### Travail à faire:
[1] Condensez en liste le paragraphe de la critique de film qui commence par « Mais plus encore que cette atmosphère délicieuse », sans perdre ses faits principaux.
[2] Pour chaque affirmation, dites si elle s'accorde avec la critique de film par oui ou non, en citant les mots décisifs : (a) La mise en scène met constamment Miriam Hopkins en valeur. (b) Joel McCrea est décrit comme sympathique. (c) Fay Wray est jugée trop présente.

### Texte fourni:
====================

Mais plus encore que cette atmosphère délicieuse, c'est bel et bien Miriam Hopkins qui touche droit au cœur, et ce avec une performance tout en retenue absolument réussie. En effet, on est en pleine période ante Becky Sharp et sa prestation lorgne davantage du côté de Stranger's Return: pas un sourcil ne dépasse l'autre, le menton ne s'avance jamais pour appuyer une émotion, et tout s'exprime calmement par le regard, un regard toujours pétillant qui illustre une fois de plus l'extraordinaire charisme de la dame. Miriam dynamise donc le film à elle seule, la mise en scène quelconque ne lui faisant aucun cadeau si ce n'est dans une poignée de gros plans qui la mettent en valeur, et elle réussit surtout l'exploit de faire ressentir à la fois le charme et la mélancolie qui se bousculent tour à tour sur son visage: quand elle est triste, elle touche par sa sincérité, et lorsqu'elle est en société, elle ne laisse jamais rien transparaître de ses tourments, au prix de sourires ravageurs qui donnent envie d'en tomber amoureux. A ses côtés, Joel McCrea est sympathique comme à son habitude, mais il reste une fois de plus dans sa zone de confort assez étroite et perd donc en intérêt. Fay Wray est quant à elle trop effacée, Henry Stephenson est égal à lui-même, et Reginal Denny compose indéniablement mon personnage préféré après Miriam, en acceptant de se prêter au jeu de l'héritière sans rechigner.

====================

### Données:
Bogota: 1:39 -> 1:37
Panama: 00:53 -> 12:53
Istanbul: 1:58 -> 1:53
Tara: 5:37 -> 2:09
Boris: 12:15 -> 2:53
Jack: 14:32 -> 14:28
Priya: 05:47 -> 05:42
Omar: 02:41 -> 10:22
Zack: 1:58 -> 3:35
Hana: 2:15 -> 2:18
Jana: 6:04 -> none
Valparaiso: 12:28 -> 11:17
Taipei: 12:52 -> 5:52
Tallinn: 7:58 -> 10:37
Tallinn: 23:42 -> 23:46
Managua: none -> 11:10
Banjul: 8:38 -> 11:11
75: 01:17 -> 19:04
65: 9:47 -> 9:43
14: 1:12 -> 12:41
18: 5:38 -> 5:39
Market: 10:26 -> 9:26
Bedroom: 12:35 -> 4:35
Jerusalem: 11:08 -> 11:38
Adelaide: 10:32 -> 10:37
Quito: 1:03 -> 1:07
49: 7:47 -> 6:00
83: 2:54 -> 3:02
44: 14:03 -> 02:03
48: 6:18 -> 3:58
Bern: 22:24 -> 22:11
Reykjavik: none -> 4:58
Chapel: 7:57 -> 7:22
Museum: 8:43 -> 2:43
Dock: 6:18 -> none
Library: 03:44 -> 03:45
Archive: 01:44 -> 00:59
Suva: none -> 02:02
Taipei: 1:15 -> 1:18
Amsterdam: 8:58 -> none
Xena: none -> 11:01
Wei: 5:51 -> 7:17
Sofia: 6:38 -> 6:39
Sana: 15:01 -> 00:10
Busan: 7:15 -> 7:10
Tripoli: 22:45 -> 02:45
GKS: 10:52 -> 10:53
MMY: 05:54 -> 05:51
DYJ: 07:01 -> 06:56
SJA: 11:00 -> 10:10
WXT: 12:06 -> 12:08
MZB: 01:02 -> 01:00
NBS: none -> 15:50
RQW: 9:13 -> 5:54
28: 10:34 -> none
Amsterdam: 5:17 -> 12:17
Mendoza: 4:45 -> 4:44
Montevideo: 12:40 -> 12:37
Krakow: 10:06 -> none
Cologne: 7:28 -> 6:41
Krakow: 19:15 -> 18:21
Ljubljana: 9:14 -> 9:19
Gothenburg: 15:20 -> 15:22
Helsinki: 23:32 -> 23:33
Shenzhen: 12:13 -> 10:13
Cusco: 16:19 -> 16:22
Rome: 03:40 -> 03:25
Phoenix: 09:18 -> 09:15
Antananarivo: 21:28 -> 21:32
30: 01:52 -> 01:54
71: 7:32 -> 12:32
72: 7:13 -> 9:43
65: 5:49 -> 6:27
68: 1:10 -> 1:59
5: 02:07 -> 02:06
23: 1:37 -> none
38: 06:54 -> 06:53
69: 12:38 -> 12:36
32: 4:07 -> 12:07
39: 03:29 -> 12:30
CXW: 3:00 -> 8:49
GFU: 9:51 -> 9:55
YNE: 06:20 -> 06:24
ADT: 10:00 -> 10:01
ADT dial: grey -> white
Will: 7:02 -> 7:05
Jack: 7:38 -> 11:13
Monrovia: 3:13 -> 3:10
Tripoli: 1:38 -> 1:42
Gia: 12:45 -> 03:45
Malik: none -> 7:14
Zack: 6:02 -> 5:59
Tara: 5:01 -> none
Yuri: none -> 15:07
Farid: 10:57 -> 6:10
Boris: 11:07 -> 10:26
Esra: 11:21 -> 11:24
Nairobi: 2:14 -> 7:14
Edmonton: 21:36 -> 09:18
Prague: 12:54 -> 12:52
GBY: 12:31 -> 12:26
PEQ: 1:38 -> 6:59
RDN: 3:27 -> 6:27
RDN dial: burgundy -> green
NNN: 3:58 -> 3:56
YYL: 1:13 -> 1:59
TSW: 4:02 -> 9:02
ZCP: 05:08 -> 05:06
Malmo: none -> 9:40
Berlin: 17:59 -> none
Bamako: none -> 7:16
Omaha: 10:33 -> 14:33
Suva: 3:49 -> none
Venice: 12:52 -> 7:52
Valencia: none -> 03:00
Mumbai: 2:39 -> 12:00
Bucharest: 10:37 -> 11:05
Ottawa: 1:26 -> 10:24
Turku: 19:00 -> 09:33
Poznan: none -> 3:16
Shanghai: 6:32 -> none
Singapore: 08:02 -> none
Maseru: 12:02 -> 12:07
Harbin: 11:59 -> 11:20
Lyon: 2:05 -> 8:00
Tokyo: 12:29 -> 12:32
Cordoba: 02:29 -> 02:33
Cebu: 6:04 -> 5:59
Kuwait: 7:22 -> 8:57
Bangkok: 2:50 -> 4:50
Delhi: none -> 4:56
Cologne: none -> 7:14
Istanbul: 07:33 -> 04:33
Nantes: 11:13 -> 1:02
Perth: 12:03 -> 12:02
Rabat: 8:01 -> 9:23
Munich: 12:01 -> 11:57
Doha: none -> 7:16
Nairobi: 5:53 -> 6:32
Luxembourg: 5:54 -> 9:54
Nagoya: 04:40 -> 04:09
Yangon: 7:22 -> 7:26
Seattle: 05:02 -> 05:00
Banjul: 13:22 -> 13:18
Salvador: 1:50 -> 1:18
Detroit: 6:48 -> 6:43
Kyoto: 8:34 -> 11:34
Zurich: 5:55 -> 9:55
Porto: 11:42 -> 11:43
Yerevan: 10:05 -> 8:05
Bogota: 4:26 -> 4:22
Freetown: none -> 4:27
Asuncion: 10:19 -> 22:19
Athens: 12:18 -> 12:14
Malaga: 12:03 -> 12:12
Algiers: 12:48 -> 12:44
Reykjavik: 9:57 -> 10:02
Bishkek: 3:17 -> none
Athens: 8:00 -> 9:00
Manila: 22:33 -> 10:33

====================

### Corrigé de l'exercice:
[1]
- Miriam Hopkins est ce qui touche le plus, grâce à une performance tout en retenue, plus proche de Stranger's Return : tout s'exprime calmement par son regard pétillant, signe de son charisme.
- Elle dynamise le film à elle seule. La mise en scène quelconque ne la met en valeur que dans une poignée de gros plans.
- Elle fait ressentir à la fois le charme et la mélancolie. Triste, elle touche par sa sincérité. En société, elle cache ses tourments derrière des sourires ravageurs.
- Joel McCrea est sympathique, mais il reste dans sa zone de confort et perd en intérêt.
- Fay Wray est trop effacée, et Henry Stephenson est égal à lui-même.
- Reginal Denny compose le personnage préféré après Miriam : il se prête sans rechigner au jeu de l'héritière.

[2]
(a) Non : « la mise en scène quelconque ne lui faisant aucun cadeau si ce n'est dans une poignée de gros plans qui la mettent en valeur »
(b) Oui : « Joel McCrea est sympathique comme à son habitude »
(c) Non : « Fay Wray est quant à elle trop effacée »